Recently I came across a reference to a "paleomicrocontinent" whose remains underlie parts of central Europe, called Greater Adria. The existence of a lost continent immediately reminded me of the sunken land of Atlantis. Could Greater Adria be the basis for that myth (first mentioned in Plato's dialogues TIMAEUS and CRITIAS)? Alas for this exciting notion, Greater Adria existed from 240 to 140 million years ago, long before our species evolved:
Greater AdriaI was surprised to learn of two other prehistoric lost continents, Mauritia (about 60 million years ago), near present-day Mauritius in the Indian Ocean, and Zealandia (submerged about 23 million years ago) under the Pacific Ocean except for its above-sea-level remnants in the form of New Zealand and New Caledonia.
Unfortunately, none of those land masses survived long enough to support super-advanced ancient civilizations. Unless, of course, we want to entertain the premise, as in some of Lovecraft's stories, that highly evolved nonhuman aliens arrived on Earth from interstellar space to establish civilizations that became extinct so long ago almost all their material traces have vanishd. As for Atlantis, according to mainstream science a huge continent in the middle of the Atlantic Ocean never existed. Its story was probably a fable created by Plato for teaching purposes. The most widely accepted source of the historical inspiration for Atlantis is the seventeenth- or sixteenth-century BC catastrophic volcanic eruption whose resulting tsunami destroyed the Minoan civilization on the island of Crete.

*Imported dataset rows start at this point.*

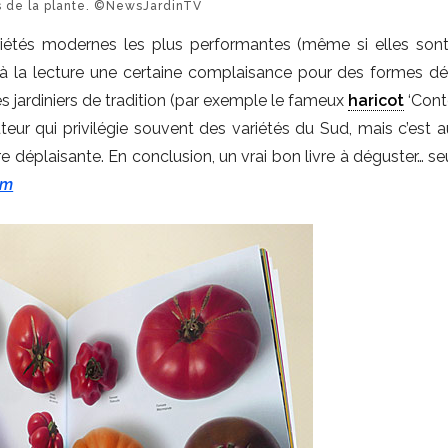
és de la plante. ©NewsJardinTV
iétés modernes les plus performantes (même si elles sont
te à la lecture une certaine complaisance pour des formes d
s jardiniers de tradition (par exemple le fameux
haricot
‘Cont
eur qui privilégie souvent des variétés du Sud, mais c’est a
tre déplaisante. En conclusion, un vrai bon livre à déguster… 
om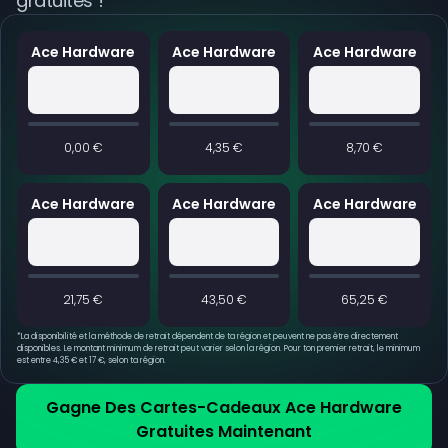
gratuites !
Ace Hardware
Ace Hardware
Ace Hardware
0,00 €
4,35 €
8,70 €
Ace Hardware
Ace Hardware
Ace Hardware
21,75 €
43,50 €
65,25 €
*
La disponibilité et la méthode de retrait dépendent de ta région et peuvent ne pas être directement
disponibles. Le montant minimum de retrait peut varier selon la région. Pour ton premier retrait, le minimum
est entre 4,35 € et 17 €, selon ta région.
Gagne Des Cartes-Cadeaux Ace Hardware
Gratuites Maintenant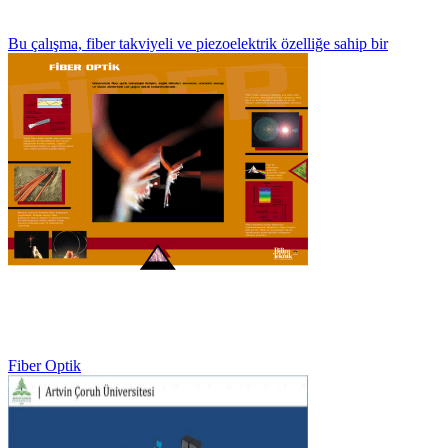
Bu çalışma, fiber takviyeli ve piezoelektrik özelliğe sahip bir
Fiber Optik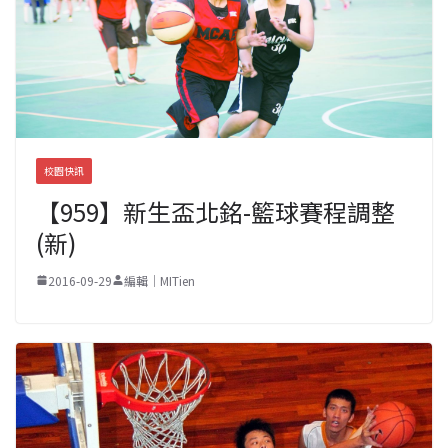
校園快訊
【959】新生盃北銘-籃球賽程調整
(新)
2016-09-29
編輯｜MITien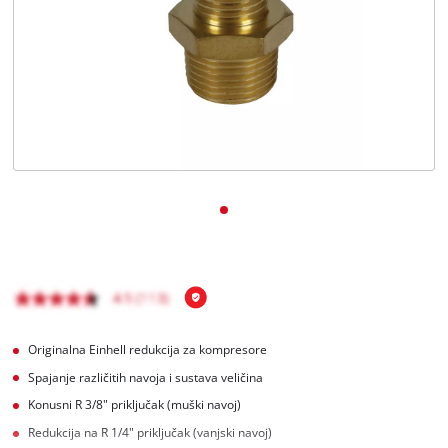
Hrvatski
HR
Hrvatski
English
Originalna Einhell redukcija za kompresore
Spajanje različitih navoja i sustava veličina
Konusni R 3/8" priključak (muški navoj)
Redukcija na R 1/4" priključak (vanjski navoj)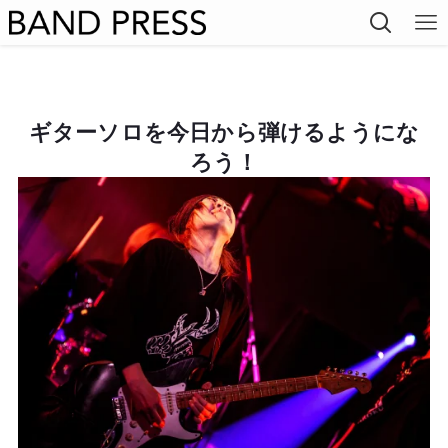
ギターソロを今日から弾けるようにな
ろう！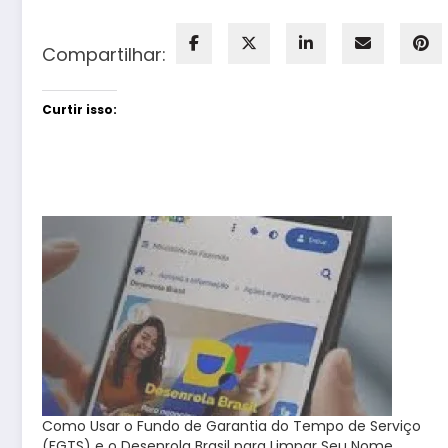
Compartilhar:
Curtir isso:
Como Usar o Fundo de Garantia do Tempo de Serviço
(FGTS) e o Desenrola Brasil para Limpar Seu Nome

Belief in the other famous alleged lost continent, Lemuria, had a more scientific origin. On the basis of the distribution of lemur fossils, zoologist Philip Sclater in 1864 proposed a former land bridge that had sunk beneath the Indian Ocean, which he named Lemuria. Later, it was suggested that Lemuria might have been the ancestral home of the human species. The Lemuria hypothesis was eventually disproved by the acceptance of continental drift as the correct explanation for the fossil record and other related phenomena. However, Helena Blavatsky, founder of Theosophy, picked up and popularized the idea that humanity originated in Lemuria. British occult writer James Churchward, calling it Mu, relocated the mythical sunken continent to the Pacific Ocean. Its inhabitants were imagined to possess highly advanced mystical knowledge and technological achievements of which civilizations such as ancient Egypt preserved mere remnants.
Lost civilizations on now-submerged continents can make fascinating premises for fiction, such as Lynsay Sands's long-running romance-humor-suspense series about a quasi-vampiric clan of immortals whose condition arose from biological research by Atlantean scientists. In factual history and prehistory, though, it seems strange that some people want to believe historical civilizations we know about can't have produced complex inventions and structures such as the Egyptian pyramids. They must have had help from highly advanced science originating on lost continents or from extraterrestrials who landed on Earth and shared their super-science. Or maybe from lost-continent civilizations that received their science from extraterrestrials. In fact, human beings thousands of years ago possessed the same level of intelligence we do and wouldn't have needed mystical aid to create the artifacts they left behind.